Reflection
Lent does not begin with spiritual heroics or sheer willpower, but with humility before the mystery of God’s love revealed in Christ crucified. It begins when we dare to look honestly at our fragility and entrust it to grace. All of us are tested. Temptations do not so much reveal our sinfulness as they uncover where our hearts seek security and meaning. Sin always promises fullness yet leaves us empty; it promises freedom, yet wounds our humanity.
In Genesis, the fall begins with a subtle fracture: doubt in the goodness of God’s love. Humanity seeks autonomy apart from God, attempting to define good and evil on its own terms. The result is not life, but fear, rupture, and exile from communion. Psalm 50 gives us the only path home, not self-justification, but surrender: “Create in me, O God, a clean heart.” This is the prayer of one who knows that healing comes not from control, but from mercy.

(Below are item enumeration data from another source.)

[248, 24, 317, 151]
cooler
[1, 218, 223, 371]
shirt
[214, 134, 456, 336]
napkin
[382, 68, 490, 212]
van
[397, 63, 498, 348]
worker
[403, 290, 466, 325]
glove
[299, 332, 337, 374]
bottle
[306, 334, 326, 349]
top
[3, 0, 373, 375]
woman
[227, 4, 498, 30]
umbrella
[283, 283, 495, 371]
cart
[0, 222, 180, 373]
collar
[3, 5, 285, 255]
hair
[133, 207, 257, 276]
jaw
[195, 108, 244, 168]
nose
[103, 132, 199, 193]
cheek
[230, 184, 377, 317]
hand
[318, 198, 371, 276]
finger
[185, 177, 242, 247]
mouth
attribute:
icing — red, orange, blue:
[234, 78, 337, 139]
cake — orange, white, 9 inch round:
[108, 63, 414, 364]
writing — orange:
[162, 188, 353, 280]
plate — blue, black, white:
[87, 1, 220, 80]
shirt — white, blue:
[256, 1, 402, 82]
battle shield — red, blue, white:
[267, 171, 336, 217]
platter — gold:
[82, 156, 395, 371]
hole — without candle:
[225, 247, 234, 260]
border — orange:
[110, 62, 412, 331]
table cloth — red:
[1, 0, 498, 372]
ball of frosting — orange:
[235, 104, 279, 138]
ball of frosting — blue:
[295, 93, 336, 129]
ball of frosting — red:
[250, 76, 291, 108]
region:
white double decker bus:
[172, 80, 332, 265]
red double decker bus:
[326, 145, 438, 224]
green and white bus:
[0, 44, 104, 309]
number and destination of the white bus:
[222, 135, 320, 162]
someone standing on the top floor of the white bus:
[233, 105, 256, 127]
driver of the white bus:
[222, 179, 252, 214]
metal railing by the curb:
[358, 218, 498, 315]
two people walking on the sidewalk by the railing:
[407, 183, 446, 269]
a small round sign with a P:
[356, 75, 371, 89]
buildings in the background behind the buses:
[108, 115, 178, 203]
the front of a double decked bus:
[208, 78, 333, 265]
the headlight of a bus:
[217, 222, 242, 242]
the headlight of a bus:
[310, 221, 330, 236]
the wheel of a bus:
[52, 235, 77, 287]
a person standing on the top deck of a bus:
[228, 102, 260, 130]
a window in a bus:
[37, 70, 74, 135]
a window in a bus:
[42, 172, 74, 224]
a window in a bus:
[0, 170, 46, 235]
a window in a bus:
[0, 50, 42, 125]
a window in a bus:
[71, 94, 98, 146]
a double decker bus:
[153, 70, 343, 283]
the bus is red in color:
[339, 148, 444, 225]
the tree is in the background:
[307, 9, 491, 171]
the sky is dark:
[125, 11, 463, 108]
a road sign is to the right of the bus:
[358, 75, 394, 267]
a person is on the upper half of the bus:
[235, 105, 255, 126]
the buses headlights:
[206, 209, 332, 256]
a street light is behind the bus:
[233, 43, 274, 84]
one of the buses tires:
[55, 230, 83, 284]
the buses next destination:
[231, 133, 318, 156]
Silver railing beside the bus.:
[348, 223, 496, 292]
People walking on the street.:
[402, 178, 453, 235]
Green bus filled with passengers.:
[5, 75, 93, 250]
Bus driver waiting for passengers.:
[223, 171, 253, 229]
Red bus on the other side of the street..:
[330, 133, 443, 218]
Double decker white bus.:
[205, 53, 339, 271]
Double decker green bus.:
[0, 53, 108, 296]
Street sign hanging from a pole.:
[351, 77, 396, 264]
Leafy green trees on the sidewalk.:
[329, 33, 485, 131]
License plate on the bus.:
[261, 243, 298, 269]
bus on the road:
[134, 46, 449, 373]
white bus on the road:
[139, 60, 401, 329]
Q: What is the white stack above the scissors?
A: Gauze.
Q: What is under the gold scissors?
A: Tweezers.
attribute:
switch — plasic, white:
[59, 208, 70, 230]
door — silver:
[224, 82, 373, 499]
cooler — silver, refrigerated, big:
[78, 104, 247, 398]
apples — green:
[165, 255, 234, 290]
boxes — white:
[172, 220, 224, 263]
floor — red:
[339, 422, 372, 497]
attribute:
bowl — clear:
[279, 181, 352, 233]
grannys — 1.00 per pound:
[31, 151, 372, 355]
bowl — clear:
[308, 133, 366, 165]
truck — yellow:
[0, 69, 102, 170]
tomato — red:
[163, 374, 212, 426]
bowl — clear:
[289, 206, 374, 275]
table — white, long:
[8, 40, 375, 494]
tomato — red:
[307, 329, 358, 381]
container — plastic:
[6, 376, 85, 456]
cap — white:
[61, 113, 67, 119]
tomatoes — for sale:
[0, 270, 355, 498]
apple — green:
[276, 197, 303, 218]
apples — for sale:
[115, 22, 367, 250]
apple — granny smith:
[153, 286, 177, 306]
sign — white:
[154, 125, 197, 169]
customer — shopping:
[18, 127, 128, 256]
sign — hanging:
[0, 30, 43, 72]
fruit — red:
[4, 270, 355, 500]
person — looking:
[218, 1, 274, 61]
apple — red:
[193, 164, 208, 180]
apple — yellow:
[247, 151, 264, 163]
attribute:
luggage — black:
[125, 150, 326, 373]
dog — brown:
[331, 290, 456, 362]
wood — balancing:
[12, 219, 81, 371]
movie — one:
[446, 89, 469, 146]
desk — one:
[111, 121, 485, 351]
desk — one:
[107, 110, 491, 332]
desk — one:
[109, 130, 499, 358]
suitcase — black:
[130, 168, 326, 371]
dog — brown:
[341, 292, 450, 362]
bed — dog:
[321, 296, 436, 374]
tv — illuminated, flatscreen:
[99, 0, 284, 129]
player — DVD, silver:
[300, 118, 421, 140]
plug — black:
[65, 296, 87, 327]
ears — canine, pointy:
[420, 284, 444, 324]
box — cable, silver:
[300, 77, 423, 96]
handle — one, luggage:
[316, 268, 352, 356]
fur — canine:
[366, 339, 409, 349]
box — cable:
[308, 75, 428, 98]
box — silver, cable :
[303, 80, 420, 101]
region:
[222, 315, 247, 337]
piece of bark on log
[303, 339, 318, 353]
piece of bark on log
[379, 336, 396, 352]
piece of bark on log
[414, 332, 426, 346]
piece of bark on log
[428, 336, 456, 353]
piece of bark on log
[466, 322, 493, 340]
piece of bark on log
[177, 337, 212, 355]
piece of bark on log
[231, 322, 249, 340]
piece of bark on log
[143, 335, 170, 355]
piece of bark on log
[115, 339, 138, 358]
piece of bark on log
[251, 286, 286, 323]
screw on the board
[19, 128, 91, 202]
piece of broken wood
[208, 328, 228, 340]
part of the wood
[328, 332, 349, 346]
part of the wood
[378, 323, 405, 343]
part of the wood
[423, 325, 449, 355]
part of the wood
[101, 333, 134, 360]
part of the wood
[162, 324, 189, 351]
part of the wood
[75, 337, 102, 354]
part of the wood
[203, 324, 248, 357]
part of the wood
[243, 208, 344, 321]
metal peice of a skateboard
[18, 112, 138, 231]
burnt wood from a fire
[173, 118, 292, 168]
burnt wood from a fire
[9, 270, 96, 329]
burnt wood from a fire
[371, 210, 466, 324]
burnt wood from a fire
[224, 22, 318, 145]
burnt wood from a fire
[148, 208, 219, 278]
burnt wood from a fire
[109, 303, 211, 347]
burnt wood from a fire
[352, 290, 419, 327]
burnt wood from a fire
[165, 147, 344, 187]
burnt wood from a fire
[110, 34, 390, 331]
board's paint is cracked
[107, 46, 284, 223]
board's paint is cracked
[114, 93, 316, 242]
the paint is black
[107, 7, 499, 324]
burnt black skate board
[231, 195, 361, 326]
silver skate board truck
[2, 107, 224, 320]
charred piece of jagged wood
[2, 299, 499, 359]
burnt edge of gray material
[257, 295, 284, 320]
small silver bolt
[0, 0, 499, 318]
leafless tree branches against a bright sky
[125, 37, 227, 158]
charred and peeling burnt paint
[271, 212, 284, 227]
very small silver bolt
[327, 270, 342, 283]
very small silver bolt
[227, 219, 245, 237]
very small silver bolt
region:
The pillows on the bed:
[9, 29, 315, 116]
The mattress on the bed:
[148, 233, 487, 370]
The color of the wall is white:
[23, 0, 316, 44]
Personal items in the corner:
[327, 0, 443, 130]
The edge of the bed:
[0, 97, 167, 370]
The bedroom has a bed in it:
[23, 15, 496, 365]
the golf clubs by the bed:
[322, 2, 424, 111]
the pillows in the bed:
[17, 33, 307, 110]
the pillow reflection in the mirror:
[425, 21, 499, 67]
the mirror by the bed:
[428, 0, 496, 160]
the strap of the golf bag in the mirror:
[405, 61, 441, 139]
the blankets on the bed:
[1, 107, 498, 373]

Saint Paul proclaims that the story does not end in Adam. Christ is the new Adam, and His obedience, lived most fully in His Passion, undoes the disobedience that brought death. Where sin increased, grace overflowed all the more. At the heart of our faith is not human failure, but a love stronger than sin, revealed on the Cross. Humanity is not abandoned; it is redeemed through suffering love freely given.

In the Gospel, Jesus enters the desert, carrying in Himself the weight of human weakness. He faces hunger, power, and glory, temptations that echo through every age.
He does not bargain with them. He remains rooted in the Word and in radical trust in the Father. His fidelity leads not around suffering, but through it, showing us that true freedom is born of obedient love and total self-gift.
As Passionists, we contemplate this mystery with reverence: the desert leads to the Cross, and the Cross leads to life. May this beginning of Lent invite us to enter our own desert with humility and hope. There, in our poverty and wounds, Christ waits for us. And from the Cross -remembered, contemplated, and embraced- love continues to make all things new.